## Task 1
Answer these questions using the passage on treating arsenic toxicity.
(a) What dose is recommended for severe arsenic toxicity during the first 2 days?
(b) Which two conditions are listed as reasons not to use the drug with the serious side effects of nephrotoxicity, neutropenia, and hypertension?
(c) What is the recommended starting dose for acitretin and isotretinoin?
## Task 2
Write the next part of the passage on treating arsenic toxicity, starting after its last sentence.

## Document passage
::::::::::

The dosage recommended for mild arsenic toxicity is 2.5mg/kg four times a day for 2 days, then twice on day 3, and then once daily for 10 days. For severe arsenic toxicity the following dose is recommended: 3mg/kg every 4 hrs for 2 days, then four times on day 3, then twice a day for 10 days.
The potential serious side effects are nephrotoxicity, neutropenia, and hypertension. It is contraindicated in those with hepatic impairment and peanut allergy. Caution is advised in those with G6PD deficiency and hypertension. Pregnancy category C. If prescribed creatinine level should be done at baseline and then monitored during treatment.
Retinoids (ie, acitretin and isotretinoin) have been shown to be a successful therapeutic treatment for arsenical keratosis and the treatment and prevention of cutaneous and internal malignancies associated with chronic arsenic toxicity. They are retinoic acid analogues that are believed to reduce the risk of malignant degeneration and interfere with the survival of the dysplastic keratinocytes.
The recommended initial dose for acitretin and isotretinoin is 0.5-1mg/kg/day. The dosage should be adjusted based on tolerability of side effects. The duration of treatment and need for continuous versus intermittent treatment has yet to be determined. I would favor using isotretinoin in younger woman of child bearing age, because of the shorter half life. Woman of child bearing age should be on oral contraceptives during the course of treatment and for 1 month following as this drug is pregnancy category X.

::::::::::

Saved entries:
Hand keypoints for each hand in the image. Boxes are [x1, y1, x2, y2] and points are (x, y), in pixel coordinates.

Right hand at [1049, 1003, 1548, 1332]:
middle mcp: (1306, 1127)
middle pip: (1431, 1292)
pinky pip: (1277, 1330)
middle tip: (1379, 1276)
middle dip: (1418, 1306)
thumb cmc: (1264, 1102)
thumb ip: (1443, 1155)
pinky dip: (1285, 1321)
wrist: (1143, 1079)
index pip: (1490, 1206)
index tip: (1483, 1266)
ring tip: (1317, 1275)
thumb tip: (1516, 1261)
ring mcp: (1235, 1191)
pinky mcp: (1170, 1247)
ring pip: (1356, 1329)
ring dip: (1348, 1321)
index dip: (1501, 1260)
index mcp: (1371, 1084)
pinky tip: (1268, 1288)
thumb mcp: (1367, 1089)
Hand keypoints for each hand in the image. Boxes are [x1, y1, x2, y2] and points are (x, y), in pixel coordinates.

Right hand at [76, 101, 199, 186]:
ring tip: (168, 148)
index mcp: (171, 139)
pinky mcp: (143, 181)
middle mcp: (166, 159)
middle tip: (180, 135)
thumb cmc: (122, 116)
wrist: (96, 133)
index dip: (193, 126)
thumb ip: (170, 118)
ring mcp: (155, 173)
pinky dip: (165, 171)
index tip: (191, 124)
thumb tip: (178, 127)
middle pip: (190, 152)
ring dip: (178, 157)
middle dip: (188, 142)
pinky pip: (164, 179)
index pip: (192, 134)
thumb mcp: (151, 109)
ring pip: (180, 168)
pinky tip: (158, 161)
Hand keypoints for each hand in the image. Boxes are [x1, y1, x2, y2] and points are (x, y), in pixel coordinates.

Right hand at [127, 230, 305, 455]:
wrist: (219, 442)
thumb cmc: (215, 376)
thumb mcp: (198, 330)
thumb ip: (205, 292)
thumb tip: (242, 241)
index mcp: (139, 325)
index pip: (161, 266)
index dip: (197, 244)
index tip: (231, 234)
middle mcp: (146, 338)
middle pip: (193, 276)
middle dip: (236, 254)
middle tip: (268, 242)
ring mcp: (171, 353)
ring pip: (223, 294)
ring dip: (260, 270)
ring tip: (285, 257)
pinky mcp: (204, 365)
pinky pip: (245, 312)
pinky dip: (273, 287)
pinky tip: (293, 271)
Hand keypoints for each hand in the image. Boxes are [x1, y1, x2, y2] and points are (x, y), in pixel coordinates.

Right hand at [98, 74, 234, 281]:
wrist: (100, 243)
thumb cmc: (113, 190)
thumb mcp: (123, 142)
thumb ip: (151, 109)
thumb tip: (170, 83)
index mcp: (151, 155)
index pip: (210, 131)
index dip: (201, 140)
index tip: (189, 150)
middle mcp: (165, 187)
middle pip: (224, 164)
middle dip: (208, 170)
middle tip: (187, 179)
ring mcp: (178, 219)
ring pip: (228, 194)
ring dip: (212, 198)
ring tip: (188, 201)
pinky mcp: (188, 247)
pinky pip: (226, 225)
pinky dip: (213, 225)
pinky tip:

::::::::::

## Exercise result 1
(a) 3mg/kg every 4 hrs.
(b) Hepatic impairment and peanut allergy.
(c) 0.5-1mg/kg/day.

## Exercise result 2
The most common side effects are cheilitis and xerosis. The most serious side effects include: hyperlipidemia, hepatotoxicity, hyperostosis, pancreatitis, pseudotumor cerebri, and depression. A lipid panel, liver function tests, and creatinine should be checked initially and periodically throughout treatment course. Woman of childbearing age require a monthly pregnancy test.
Physical destruction with cryotherapy or electrodessication have been used to treat arsenical keratoses. Lesions are successfully treated with these methods but are likely to recur and do not prevent new lesions from forming. These methods can result in scarring and potential dysesthesias.
Topicals, such as imiquimod and 5-fluorouracil, have been used to treat arsenical keratoses, although they have not been as successful treating these lesions as they have been at treating superficial skin cancers. These topicals are more effective at treating the superficial basal cell carcinomas and squamous cell carcinomas in situ associated with chronic arsenic exposure.
5-fluourouracil (5-FU) is an anti-metabolite that inhibits thymidylate synthetase, an enzyme necessary for the production of DNA and RNA. Neoplastic cells are known to have an increased rate of mitosis and are preferentially targeted. The disruption of metabolic activity leads to cell death and destruction of dysplastic cells. Imiquimod cream is an immune stimulator that is believed to cause an upregulation of pro-inflammatory cytokines, through Toll-like receptor 7, resulting in cellular apoptosis of dysplastic cells. Recommended application for 5-fluorouracil is two times per day for up to 10-12 weeks for arsenical keratoses.
Imiquimod 5% cream to be applied 3-5 nights per week for about 8 weeks. Treatment course will vary and depend on response rate.
Imiquimod 3.75% cream has not yet been studied for the treatment of arsenical keratoses, but it has been shown to be as effective as imiquimod 5% cream for treating actinic keratoses. Studies are necessary to show if it will show similar success in the treatment of arsenical keratoses and superficial non-melanoma skin cancers associated with arsenic toxicity. The current recommended dosing for actinic keratoses is a daily application for 2 weeks, a 2-week nontreatment period, and then an additional 2-week cycle of daily treatment.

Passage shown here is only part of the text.